For you to have faith and say you believe that, in some sense, Jesus is alive, or more generally that there is a God who is interested in you?
Yes.
Not sufficient to make the sorts of claims that modern Christian apologetics makes: "I know there is a God because...." No. You "know" nothing of the sort, if we can use the word "know" with the precision required by the sorts of people who need apologetics.
But the best test for this I can offer up is, "Are you a better person for belief? Do you love more? Is your love more spontaneous and wide-ranging because of your belief?"
If so, I'd say not only is God speaking to you, but she's speaking to you less as a child and more as a part of herself.
If God is love, as First John says, and not merely characterized by love, then God is not just "proven" by you, but I'm almost tempted to say is you.
And as you look towards the Eastern Orthodox church, you might consider their idea of theosis., the divinization that is the point of the gospel as you become love incarnate more and more.
Thank you for your "rambling." It means the world to me, as do your kind comments about my mother.
Thank you. Your words were a great relief to me. Yes. I do believe that there is a God who is interested in me. And I think I am a better person for belief. I really do. It's hard to let go of needing something to be historically accurate in order for it to be true. I've done it very easily with the Old Testament, but the New Testament has been tricky because of the resurrection. That's the crux, the pinnacle of the Christian faith. I need to believe that it really, factually happened. Right now, I believe that God loves me; I believe that my faith has made me a better person and has been a great comfort to me. I suspect I will have to let go of needing to "know" about the truth of the resurrection and just rest in what I do "know".

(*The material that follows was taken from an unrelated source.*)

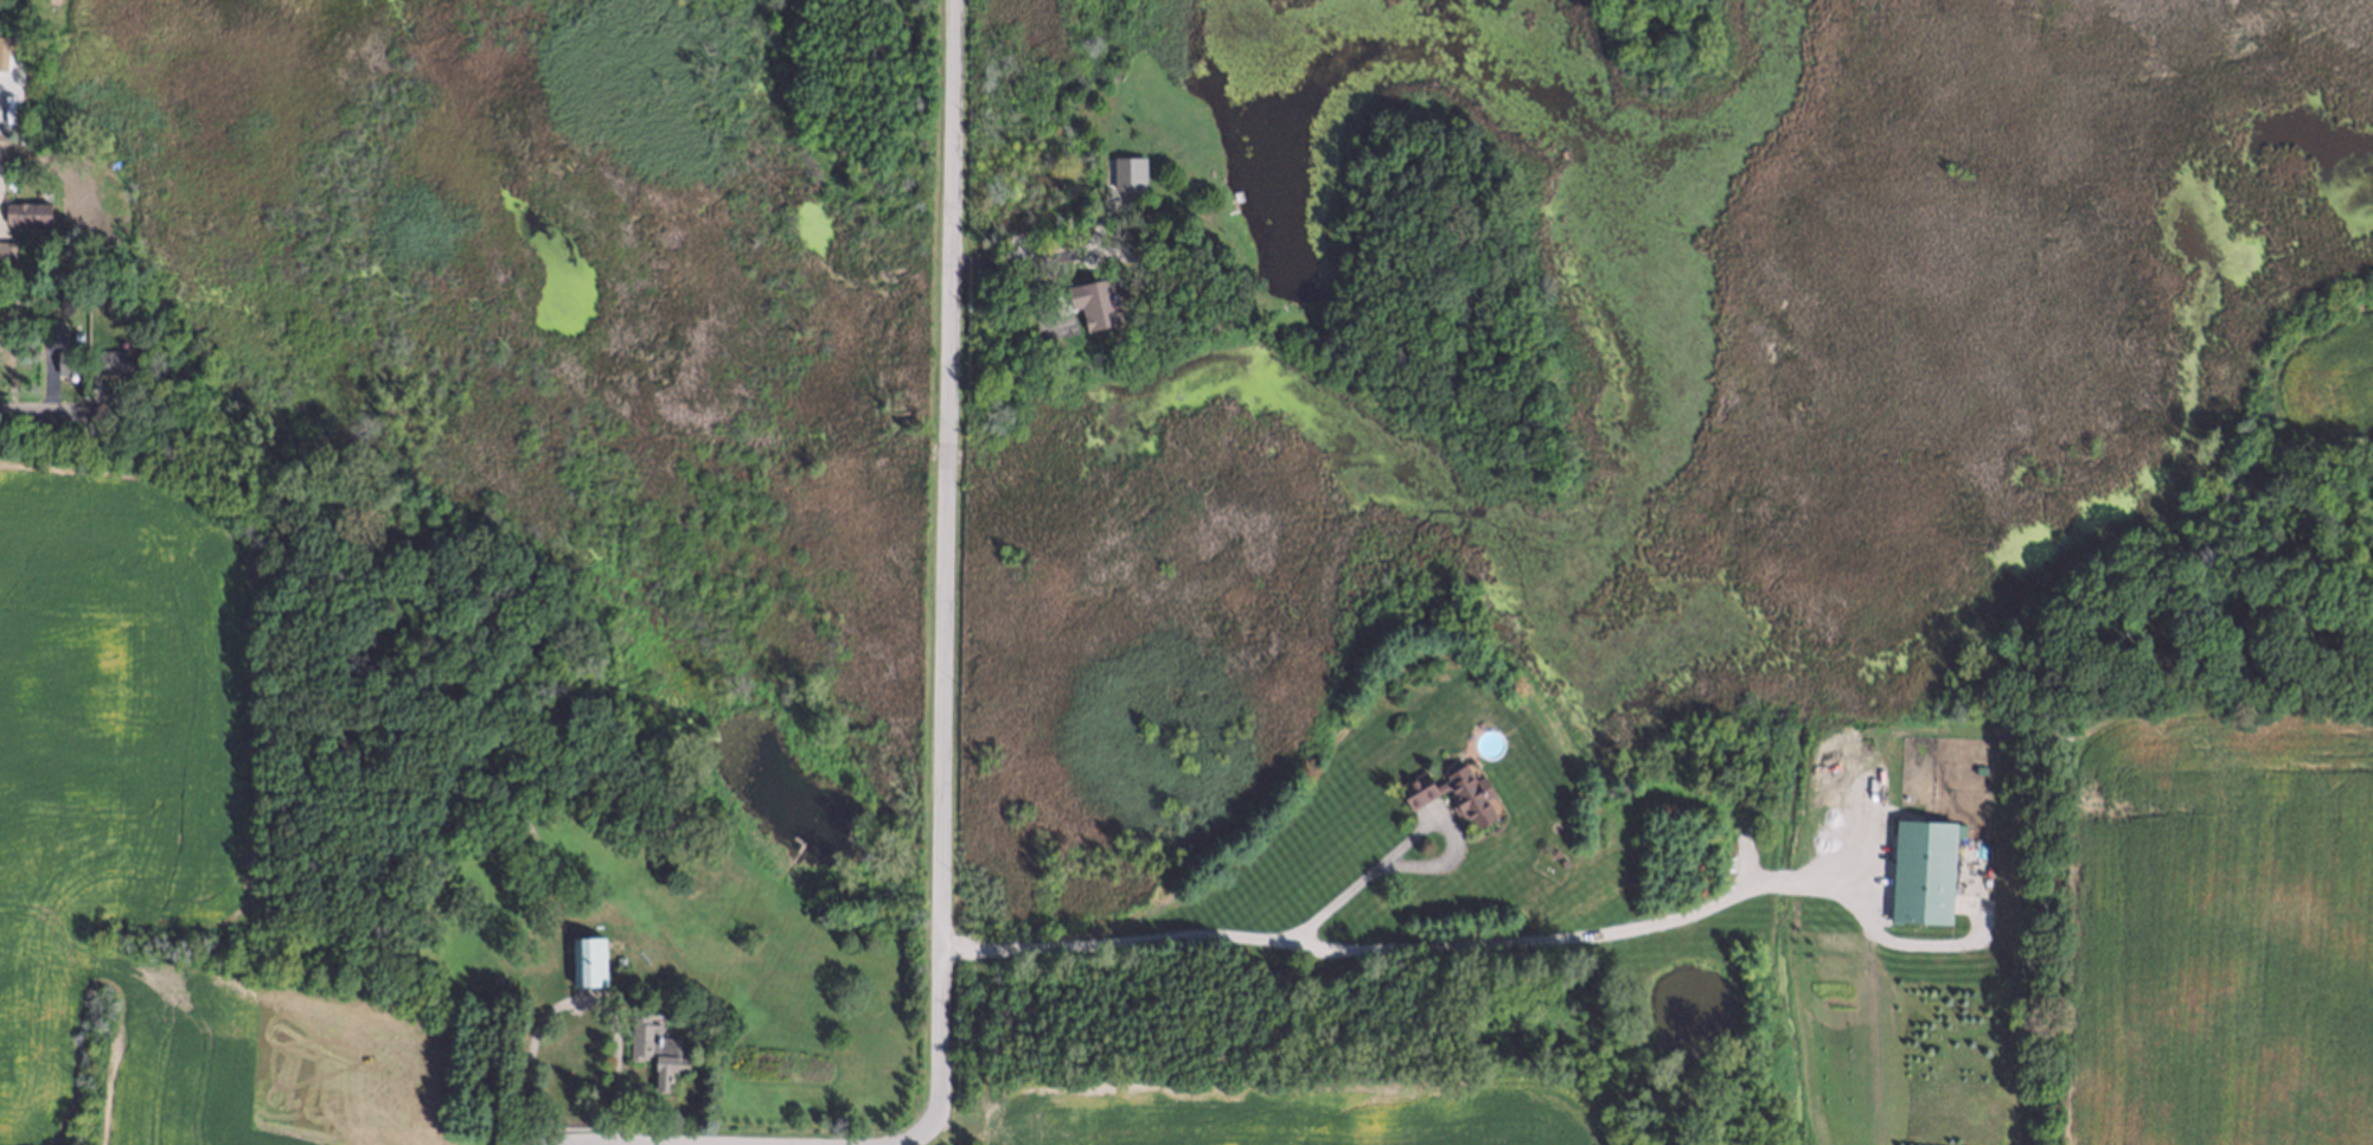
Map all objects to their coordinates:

I will look more into theosis. I've read about it, but it's been a bit of a hard concept for me to grasp.
You're quite right. St. Paul pinned everything on the resurrection (1 Corinthians 15:1-58). But then he claimed he had the better part of 500 witnesses to it on hand... so it's not exactly the same ball of wax for him as it is for us.

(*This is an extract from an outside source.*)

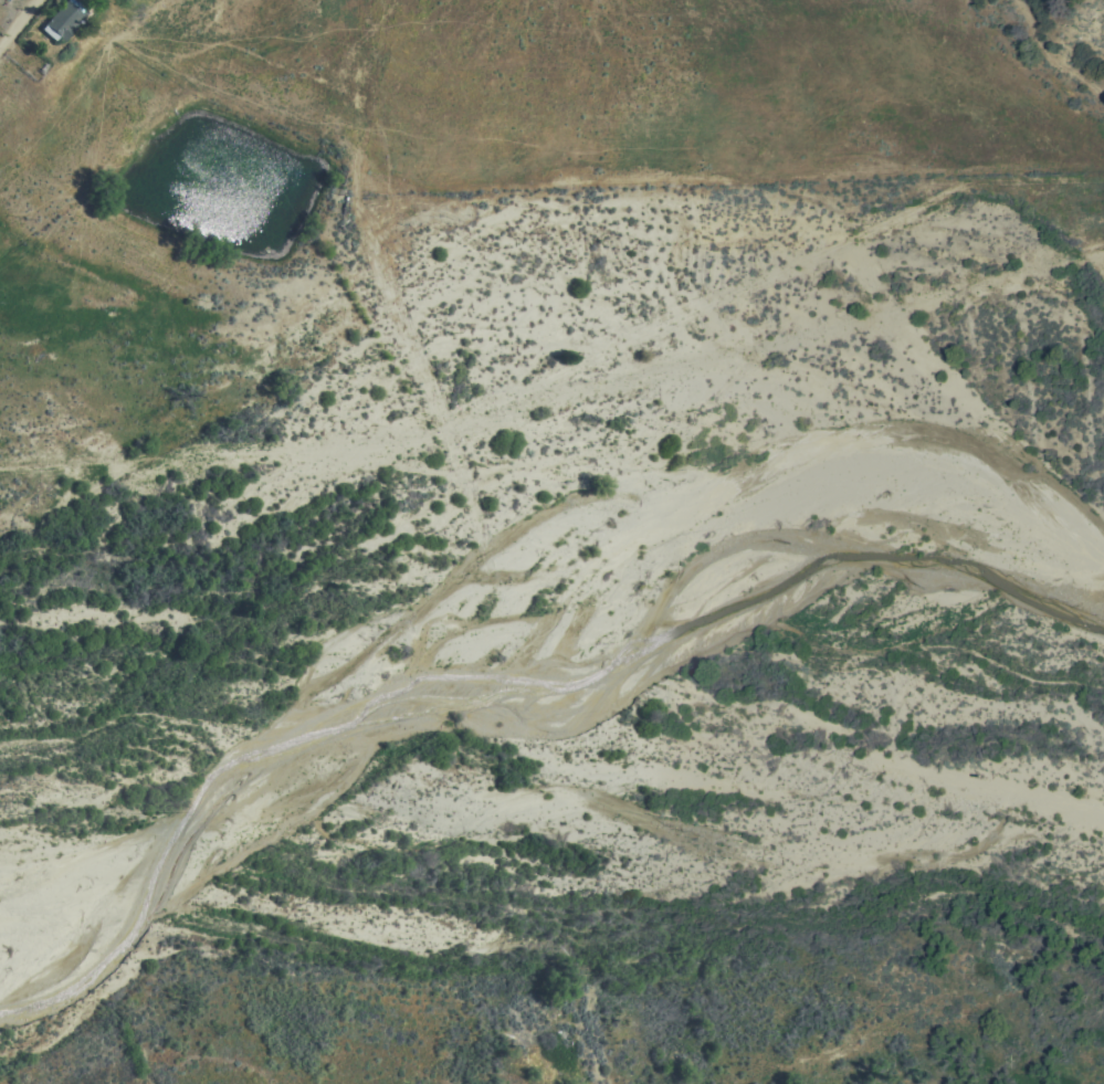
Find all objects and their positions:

I find it interesting that you usually refer to God in the feminine. Which makes sense, I suppose: I don't think God is either male or female, but depending on how you look at him and/or her, (s)he could definitely seem feminine: creator, bringer of life, and all. But (s)he could be masculine as well: protector, bringing ruin on those oppressing his/her people. I personally refer to God as "he" simply out of habit forged out of thousands of years of patriarchy, even though (though my father doesn't realize it) my family is totally a matriarchy run by strong, loud Creole women.

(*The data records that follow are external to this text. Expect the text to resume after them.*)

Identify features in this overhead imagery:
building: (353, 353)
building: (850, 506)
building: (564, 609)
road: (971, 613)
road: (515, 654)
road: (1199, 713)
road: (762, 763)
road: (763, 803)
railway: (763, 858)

Thanks, Victoria... I have a couple of reasons for that. One is what you point to: that God has no gender, and I think it's worth remembering.
Then too, half the time I imagine God as feminine, and when I do, there's nothing but convention that keeps me from saying so.
Third, God probably IS a Creole woman.
English needs better genderless pronouns. It's a pain in the ass to say "his or her" in essays, and "it" just isn't right for some things.